My problem with Obama has little to do with consensus building. In the first place, to ask me to support someone merely because he is a consensus builder has scant value. It asks me to automatically accept as a moral good consensus building as consensus building; it begs the question of what type of consensus is being built, and in this case, what type of consensus Obama supported. Consensus is the sort of thing which must be taken on a case by case basis; further, there are times when I don't think any reasonable person should want to come to consensus with their opposition.
Yet it is more than that. It is that he and I have fundamental differences of opinion on issues where there can be little, if any, consensus. I am against abortion; he is for it (and before I am accused and summarily dismissed as being a single issue voter, how many folks out there will not ever vote for a candidate who is against abortion simply because that candidate is against it?). I support the war in Iraq; he does not. He supports the efforts of those who believe in global warming, which will only hurt job creation while increasing the cost of energy on the very same middle class he's supposedly so eager to help. They'll need his proposed tax cuts to heat their homes and get to work. That is, if their jobs aren't outsourced because the burden of doing business in the US is too high.

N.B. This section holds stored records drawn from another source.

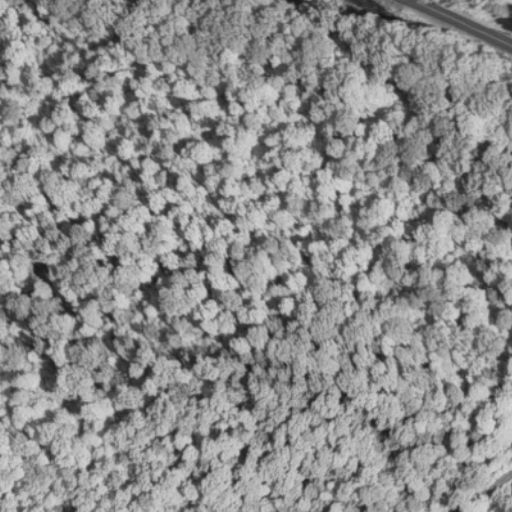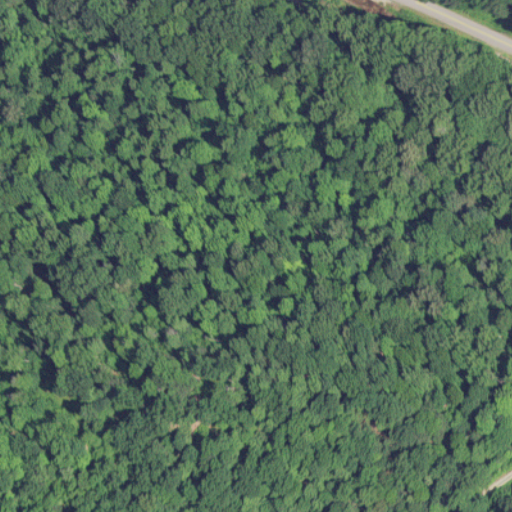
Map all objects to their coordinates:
road: (464, 20)
road: (511, 209)
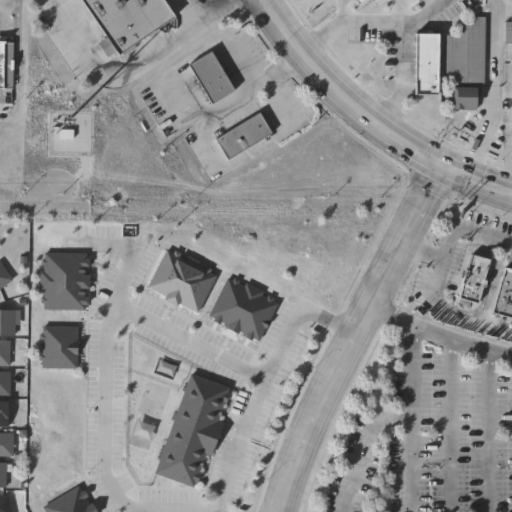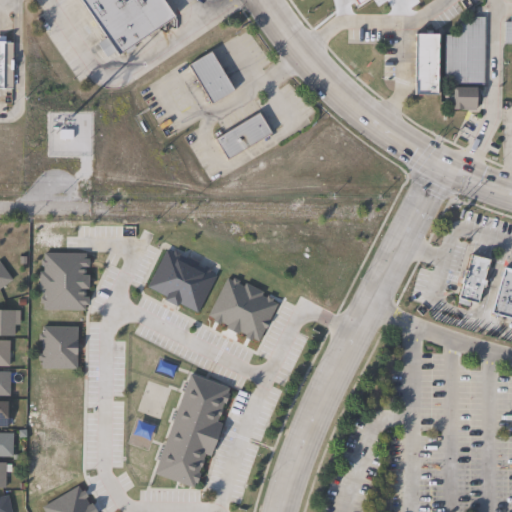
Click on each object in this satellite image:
road: (1, 1)
road: (206, 12)
building: (122, 21)
building: (126, 21)
road: (371, 21)
building: (508, 31)
building: (465, 54)
building: (461, 55)
road: (16, 63)
building: (5, 64)
building: (421, 65)
building: (4, 66)
building: (211, 77)
building: (206, 78)
road: (253, 81)
road: (489, 87)
building: (466, 98)
building: (461, 99)
building: (510, 100)
road: (371, 117)
building: (244, 135)
building: (239, 137)
traffic signals: (437, 156)
road: (507, 166)
road: (450, 244)
building: (4, 277)
building: (2, 279)
building: (467, 279)
building: (62, 280)
road: (124, 280)
building: (469, 280)
building: (60, 282)
building: (500, 296)
building: (502, 296)
building: (7, 322)
building: (5, 324)
road: (351, 331)
road: (458, 344)
building: (56, 346)
building: (54, 348)
building: (4, 353)
building: (2, 354)
road: (104, 368)
building: (2, 383)
building: (4, 384)
road: (264, 386)
building: (1, 415)
road: (408, 415)
building: (5, 416)
road: (446, 426)
building: (191, 429)
road: (481, 431)
building: (188, 432)
building: (6, 445)
building: (4, 446)
road: (408, 464)
building: (4, 473)
building: (0, 476)
building: (4, 504)
building: (2, 505)
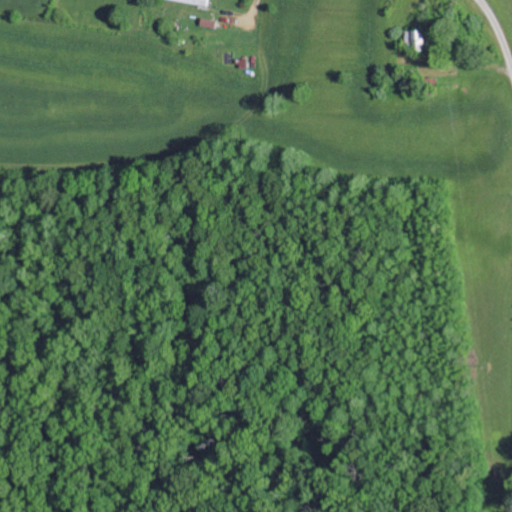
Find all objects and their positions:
road: (499, 32)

On broader issues, ones which go beyond him personally, I lean heavily towards the GOP. Democrats tend to support higher taxes; Republicans tend to favor lower. And I don't mean for the middle class; I mean lower taxes across the board. Say what you will, it's the people with money who create jobs, not the average Joe (by and large). I am for smaller government; the Democrats are for larger. Larger government hurts more than it helps, as the right hand will generally not know what the left is doing. It leads to inefficiency at best, and infringment of basic rights at worst.

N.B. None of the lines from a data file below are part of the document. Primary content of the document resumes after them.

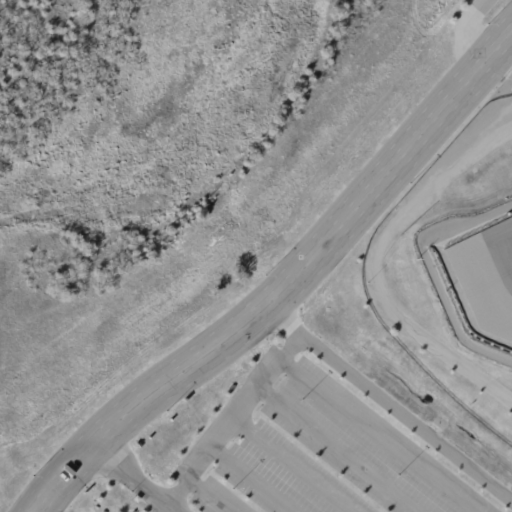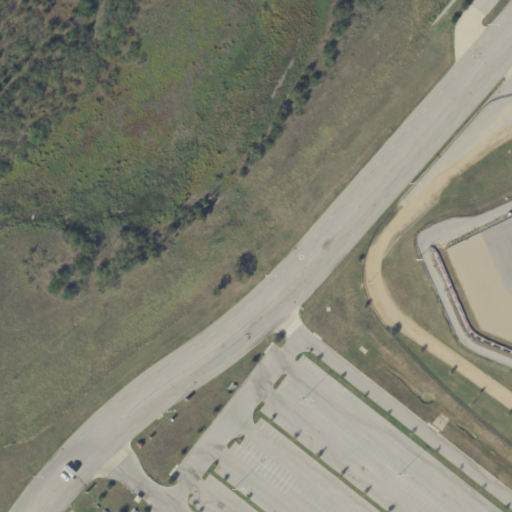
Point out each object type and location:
road: (472, 35)
road: (373, 263)
road: (430, 271)
road: (281, 276)
road: (292, 294)
road: (268, 305)
road: (392, 408)
road: (231, 424)
road: (377, 436)
road: (96, 443)
road: (337, 450)
parking lot: (329, 459)
road: (293, 466)
road: (252, 480)
road: (137, 482)
road: (208, 496)
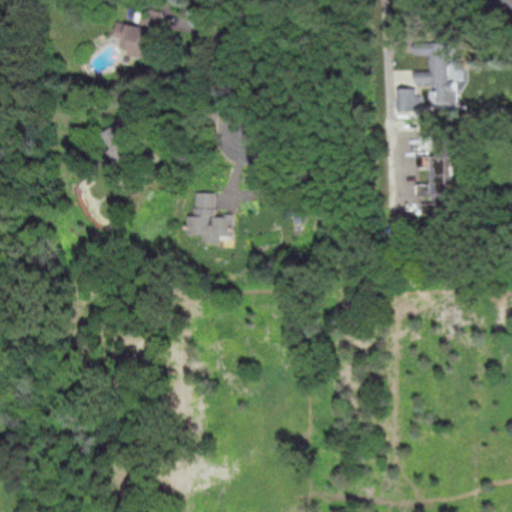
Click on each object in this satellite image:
road: (505, 1)
road: (218, 16)
building: (419, 16)
building: (143, 36)
building: (139, 40)
building: (439, 43)
road: (229, 53)
building: (442, 65)
building: (440, 80)
road: (388, 99)
building: (408, 99)
building: (408, 100)
building: (441, 144)
building: (124, 147)
building: (126, 147)
building: (442, 157)
building: (435, 163)
building: (435, 186)
building: (441, 205)
building: (210, 219)
building: (210, 220)
building: (401, 223)
crop: (20, 330)
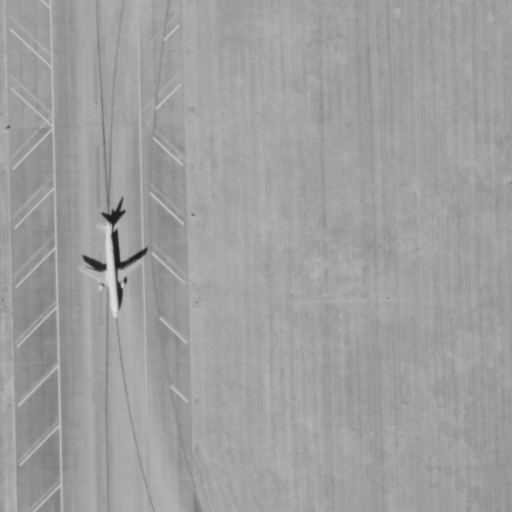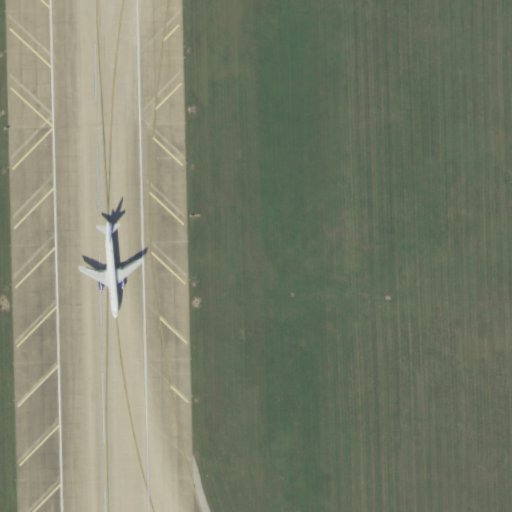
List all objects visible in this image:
airport taxiway: (107, 255)
airport runway: (98, 256)
airport: (256, 256)
airport taxiway: (110, 257)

That doesn't mean that I think Republicans always right. The No Child Left Behind Act is a bureaucratic nightmare which George W. Bush should have never pushed, and the Republicans have not been true enough to their creed in limiting government in recent years. But why, then, would I support a party which avowedly intends to increase it?
Barack Obama has a comprehensible public policy, the letter writer says. McCain doesn't? I'm sorry, but that's simply empty praise. No one running for President in this day and age, at least in the major parties, has not put together a 'comprehensive and comprehensible package' of public policies initiatives. It tells us nothing, not one iota, about Obama’s understanding of the issues or what value his ideas hold. It simply tells us he’s made policy statements. As with consensus, it begs the question of the value of the statements.

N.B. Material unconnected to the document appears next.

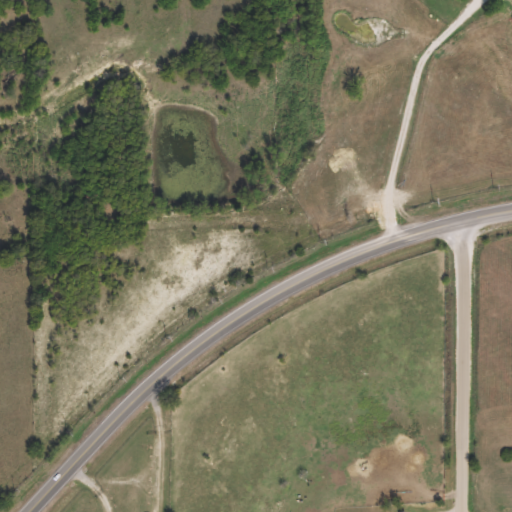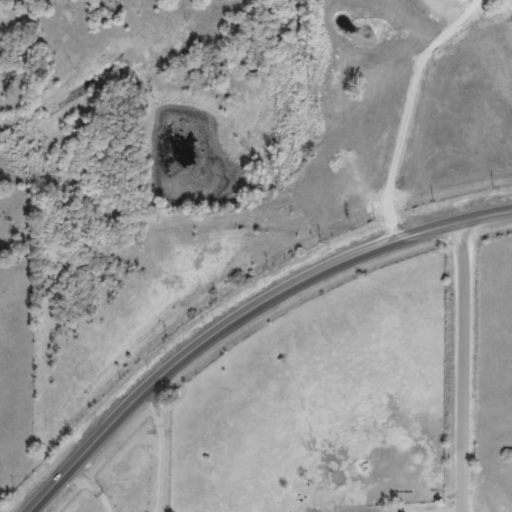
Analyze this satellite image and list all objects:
road: (408, 112)
road: (242, 312)
road: (470, 365)
road: (140, 482)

We’re told how difficult Illinois Republicans made it for Illinois Democrats to get things done when Barack was in Springfield. That’s an empty complaint. Do let’s not be naive; the party in power generally tries to blunt the will of the party out of power, and the Democrats are as guilty as anyone on that issue. The Democrats quickly made toast of Robert Bork way back when rather than allow a Republican President to get his way with a Supreme Court justice once they had the power to do it. No consensus building there. But that’s the name of the game, folks: we elect people to formulate and put in place public policy based upon what we, the majority of the voters, favor. It’s supposed to work that way, and I expect nothing less of my Democratic friends. They vote for Democrats because they want Democratic ideas put in force, and dare I say they expect Democrats to blunt Republican issues when in power. It is intellectual dishonesty to assert otherwise.
All that said, I think I’ve made my point. If you’ve read this far, thank you. Please comment if you are so moved. I assure you I want any and all debate here kept civil and respectful. Either way, vote for who you will in November. I certainly shall, and would be proud to have a beer with anybody of any party afterward.